Nació en Castellón en 1982. Tras el éxito abrumador de ‘Sin tetas…’  ‘desapareció’ una temporada para convertirse poco después en ‘chico Almodóvar’ con  ‘Los amantes pasajeros.

Miguel Ángel iba para tenista profesional, pero una lesión en el hombro le alejo del tenis y tuvo que buscar otros caminos. Primero estudio Fisioterapia. Y tras ganar el concurso de Mister Castellón vio que podía tener posibilidades como modelo. De ahí a actuar había un paso. Hizo varios papeles en teatro y cine hasta que en 2005 interpretó a un boxeador en la película La distancia y ganó varios premios. Pero cuando su vida dio un giro radical fue en 2007. Entonces se ‘encarnó’ en Rafael Duque, un narcotraficante con corazón, en Sin tetas no hay paraíso. Y fue el delirio.

¿Cuál es el primer recuerdo de tu infancia?

Una pelota de tenis.

¿El consejo de tus padres que más recuerdas?

“Miguel Ángel, por favor, céntrate”. Me lo siguen diciendo.

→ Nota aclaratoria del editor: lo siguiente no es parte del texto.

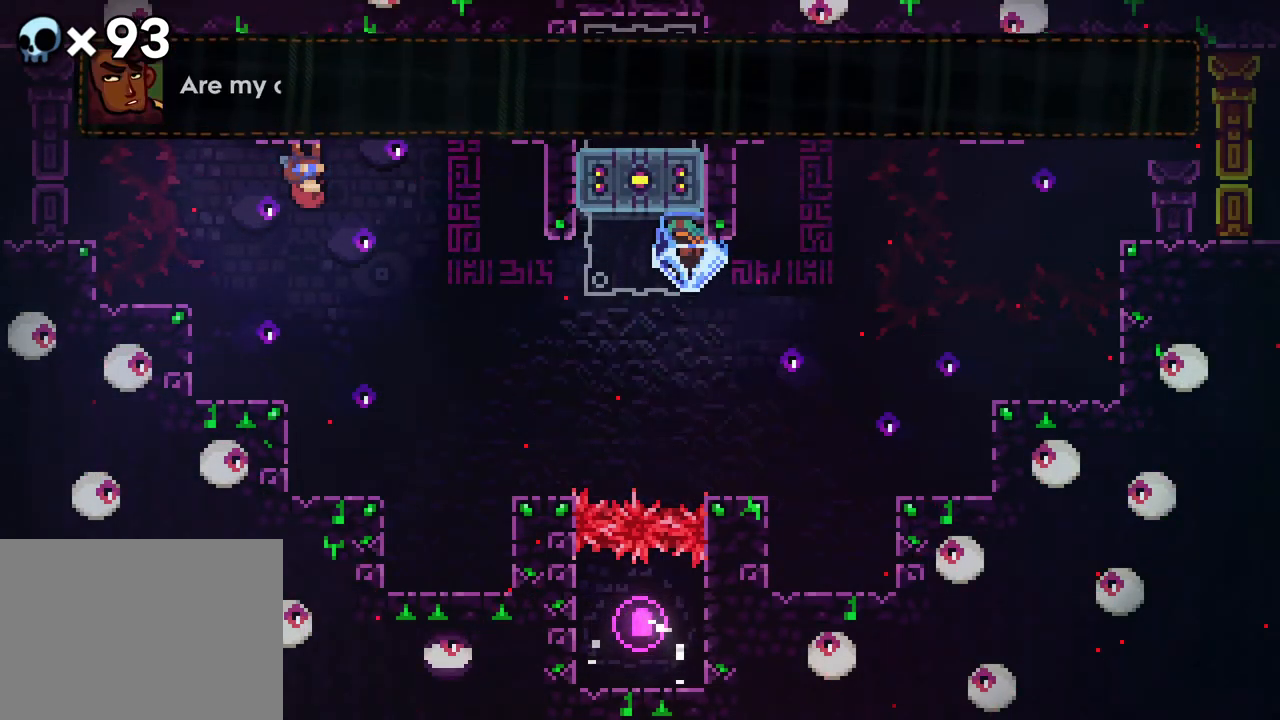
{"buttons": ["R2", "DPAD_LEFT"], "events": [[33, "DPAD_LEFT", "down"], [150, "R2", "down"]]}
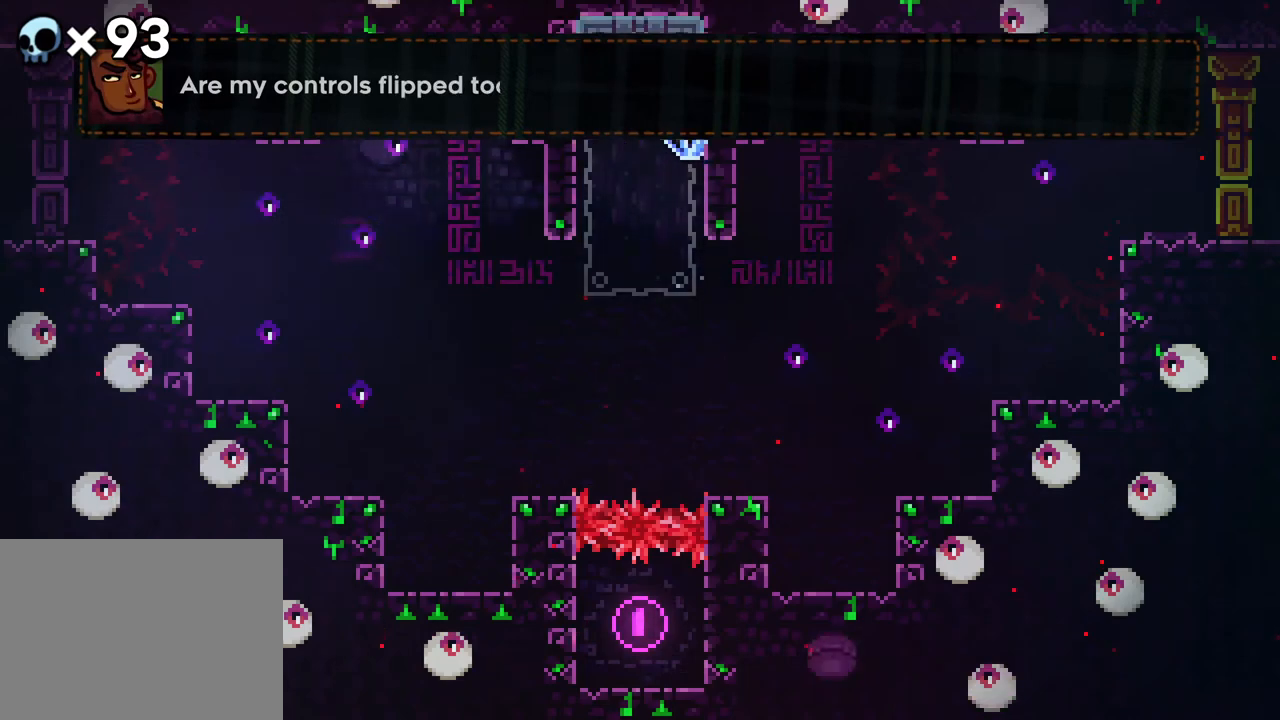
{"buttons": ["R2", "DPAD_LEFT"], "events": [[67, "B", "down"], [450, "B", "up"]]}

¿Qué consejo darías tú a tus amigos?

Que se cuiden.

¿Qué libro o lectura te ha marcado más?

Kafka en la orilla, de Murakami.

¿Qué es lo que haces mejor?

[Va a responder, se detiene y se ríe a carcajadas]. Déjalo en la paella. La receta de mi abuela

El personaje al que más admiras.

Sam Cooke y Martin Luther King. Por experiencias recientes.

Personaje al que detestas.

Hoy en día hay mucho donde elegir, es difícil quedarse con uno.

¿A qué tienes miedo?

Al miedo.

¿Un lugar para escapar?

Mi casa de Castellón.

¿Un defecto propio?

Ser un desastre. Soy muy desordenado.

El defecto ajeno que más detestas.

El abuso de poder.

¿Qué te disgusta más de tu apariencia?

Estoy empezando a aceptarme, aunque suene raro. Aquello que me disgustaba empiezo a aceptarlo.

¿Dónde y cuándo has sido más feliz?

Creo que en la residencia donde vivía cuando jugaba al tenis en Barcelona entre los 13 y los 19 años. Esa etapa donde todo va bien siempre.